===== Отрывок для чтения

Мое второе рассуждение по поводу этих видов ложной религии состоит в том, что религии, связанные с исступлением, сперва более жестоки и насильственны, чем те, которые связаны с суеверием, но быстро становятся более мягкими и умеренными. Неистовство этой разновидности религии, когда оно подогрето ее новизной и испытываемыми ею преследованиями, проявляется в неисчислимых случаях: анабаптисты в Германии, камизары во Франции, левеллеры и другие фанатики в Англии, а также ковенантеры в Шотландии. Исступление, будучи основано на силе духа и претенциозной дерзости характера, естественно, порождает самые крайние решения, особенно после того как оно достигает таких высот, что внушает введенному в заблуждение фанатику, будто его вдохновил бог. И он с презрением попирает общепринятые правила разума, морали и благоразумия.
Именно так (религиозное) исступление вызывает наиболее жестокие беспорядки в человеческом обществе. Однако его неистовство подобно неистовству грозы и бури, которые быстро истощаются, после чего воздух становится спокойнее и
20
чище, чем был раньше. Когда первый пароксизм исступления минует, люди во всех фанатических сектах совершенно естественно впадают в своих священнодействиях в апатию и безразличие. Среди них не оказывается ни одного человека, наделенного достаточной властью, в интересах которого было бы поддерживать религиозный дух; нет ни обрядов, ни церемоний, ни священных ритуалов, которые могли бы войти в обыденную жизнь и избавить от забвения священные принципы. Суеверие, напротив, вкрадывается постепенно и незаметно и делает людей смиренными и покорными, оно не враждебно гражданским властям и кажется безобидным народу, пока наконец жрец, твердо установив свою власть, не станет тираном и источником беспорядка в человеческом обществе в силу вызываемых им бесконечных раздоров, преследований и религиозных войн. Как легко римская церковь преуспела в приобретении власти! Но зато в какие ужасные потрясения ввергла она Европу, чтобы сохранить эту власть! С другой стороны, наши сектанты, которые были первоначально столь опасными фанатиками, стали ныне свободомыслящими, и квакеры, по-видимому, приближаются к единственно во всей вселенной правильной организации деистов, а именно к литератам, т.е. ученикам Конфуция в Китае.

==========
===== Приведенные данные

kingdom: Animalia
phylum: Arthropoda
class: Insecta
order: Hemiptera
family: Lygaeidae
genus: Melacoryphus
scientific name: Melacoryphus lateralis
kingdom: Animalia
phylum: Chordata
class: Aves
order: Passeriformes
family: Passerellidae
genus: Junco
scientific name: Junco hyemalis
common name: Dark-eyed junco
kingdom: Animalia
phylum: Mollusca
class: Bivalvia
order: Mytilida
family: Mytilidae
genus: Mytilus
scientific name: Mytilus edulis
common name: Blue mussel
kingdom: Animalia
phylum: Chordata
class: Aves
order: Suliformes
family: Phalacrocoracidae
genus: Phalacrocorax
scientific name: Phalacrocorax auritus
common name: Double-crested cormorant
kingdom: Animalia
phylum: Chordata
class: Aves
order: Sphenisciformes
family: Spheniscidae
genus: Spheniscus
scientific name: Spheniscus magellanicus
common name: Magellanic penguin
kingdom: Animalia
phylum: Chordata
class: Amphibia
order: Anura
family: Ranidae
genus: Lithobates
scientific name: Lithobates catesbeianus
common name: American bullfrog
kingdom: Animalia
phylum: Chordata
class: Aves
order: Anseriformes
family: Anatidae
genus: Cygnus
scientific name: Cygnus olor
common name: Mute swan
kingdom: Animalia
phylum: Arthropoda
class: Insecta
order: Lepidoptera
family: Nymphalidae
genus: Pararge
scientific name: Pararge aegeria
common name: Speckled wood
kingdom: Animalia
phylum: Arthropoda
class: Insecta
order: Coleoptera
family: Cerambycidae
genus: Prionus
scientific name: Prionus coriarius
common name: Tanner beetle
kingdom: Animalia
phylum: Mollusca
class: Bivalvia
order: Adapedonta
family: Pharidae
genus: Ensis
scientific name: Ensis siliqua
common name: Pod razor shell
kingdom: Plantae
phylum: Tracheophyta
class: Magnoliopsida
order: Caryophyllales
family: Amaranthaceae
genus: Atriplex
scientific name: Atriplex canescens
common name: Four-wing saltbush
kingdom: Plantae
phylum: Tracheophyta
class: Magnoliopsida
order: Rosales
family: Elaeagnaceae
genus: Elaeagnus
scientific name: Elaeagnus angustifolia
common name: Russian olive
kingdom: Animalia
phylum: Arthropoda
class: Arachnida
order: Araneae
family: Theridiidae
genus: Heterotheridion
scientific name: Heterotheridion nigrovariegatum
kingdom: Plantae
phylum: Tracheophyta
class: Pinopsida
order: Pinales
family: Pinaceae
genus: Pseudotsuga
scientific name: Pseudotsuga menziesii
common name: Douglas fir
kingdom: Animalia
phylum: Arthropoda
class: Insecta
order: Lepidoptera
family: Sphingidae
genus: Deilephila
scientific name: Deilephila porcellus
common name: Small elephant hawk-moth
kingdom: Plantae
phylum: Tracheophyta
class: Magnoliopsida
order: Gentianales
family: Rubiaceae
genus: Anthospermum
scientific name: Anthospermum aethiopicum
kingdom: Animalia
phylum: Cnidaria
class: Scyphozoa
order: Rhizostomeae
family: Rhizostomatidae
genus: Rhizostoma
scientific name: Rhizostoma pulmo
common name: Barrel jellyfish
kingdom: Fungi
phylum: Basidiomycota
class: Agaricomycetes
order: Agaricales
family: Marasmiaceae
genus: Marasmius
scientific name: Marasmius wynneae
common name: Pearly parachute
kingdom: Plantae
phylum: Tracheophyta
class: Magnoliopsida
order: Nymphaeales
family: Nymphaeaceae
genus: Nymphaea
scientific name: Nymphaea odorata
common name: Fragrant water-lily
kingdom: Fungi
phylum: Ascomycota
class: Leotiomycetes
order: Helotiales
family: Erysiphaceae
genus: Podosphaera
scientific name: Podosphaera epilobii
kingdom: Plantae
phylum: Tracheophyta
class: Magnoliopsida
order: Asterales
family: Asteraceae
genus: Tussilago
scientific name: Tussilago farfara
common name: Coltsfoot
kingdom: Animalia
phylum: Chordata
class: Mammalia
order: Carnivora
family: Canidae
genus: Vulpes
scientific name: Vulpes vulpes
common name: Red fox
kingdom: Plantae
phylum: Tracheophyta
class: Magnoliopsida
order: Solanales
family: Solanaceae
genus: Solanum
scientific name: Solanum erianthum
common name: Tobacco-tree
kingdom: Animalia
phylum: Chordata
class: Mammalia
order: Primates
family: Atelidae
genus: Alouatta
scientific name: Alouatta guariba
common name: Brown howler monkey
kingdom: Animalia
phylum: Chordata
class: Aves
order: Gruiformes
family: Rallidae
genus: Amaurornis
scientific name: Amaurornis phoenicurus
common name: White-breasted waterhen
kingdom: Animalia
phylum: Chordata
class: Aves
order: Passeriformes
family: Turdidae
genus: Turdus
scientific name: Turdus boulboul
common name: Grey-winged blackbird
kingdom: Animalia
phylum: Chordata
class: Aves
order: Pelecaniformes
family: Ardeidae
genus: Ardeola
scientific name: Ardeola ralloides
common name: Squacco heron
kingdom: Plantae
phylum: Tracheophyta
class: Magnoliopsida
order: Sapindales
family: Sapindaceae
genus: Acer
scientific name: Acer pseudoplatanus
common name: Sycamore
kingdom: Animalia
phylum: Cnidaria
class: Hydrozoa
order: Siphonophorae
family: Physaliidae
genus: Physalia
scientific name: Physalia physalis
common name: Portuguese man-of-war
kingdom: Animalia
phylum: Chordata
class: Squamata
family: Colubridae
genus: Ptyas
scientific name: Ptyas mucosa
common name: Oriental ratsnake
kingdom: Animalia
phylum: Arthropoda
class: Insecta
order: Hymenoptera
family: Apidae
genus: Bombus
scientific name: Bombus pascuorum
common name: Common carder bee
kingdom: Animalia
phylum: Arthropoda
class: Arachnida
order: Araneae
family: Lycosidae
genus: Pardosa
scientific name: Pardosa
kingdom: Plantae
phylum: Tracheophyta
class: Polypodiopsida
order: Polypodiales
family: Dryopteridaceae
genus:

==========

Повторите, пожалуйста, слово в слово часть отрывка о двух видах ложной религии: от слов «Мое второе рассуждение» до слов «морали и благоразумия.». Список здесь ни при чем.

Мое второе рассуждение по поводу этих видов ложной религии состоит в том, что религии, связанные с исступлением, сперва более жестоки и насильственны, чем те, которые связаны с суеверием, но быстро становятся более мягкими и умеренными. Неистовство этой разновидности религии, когда оно подогрето ее новизной и испытываемыми ею преследованиями, проявляется в неисчислимых случаях: анабаптисты в Германии, камизары во Франции, левеллеры и другие фанатики в Англии, а также ковенантеры в Шотландии. Исступление, будучи основано на силе духа и претенциозной дерзости характера, естественно, порождает самые крайние решения, особенно после того как оно достигает таких высот, что внушает введенному в заблуждение фанатику, будто его вдохновил бог. И он с презрением попирает общепринятые правила разума, морали и благоразумия.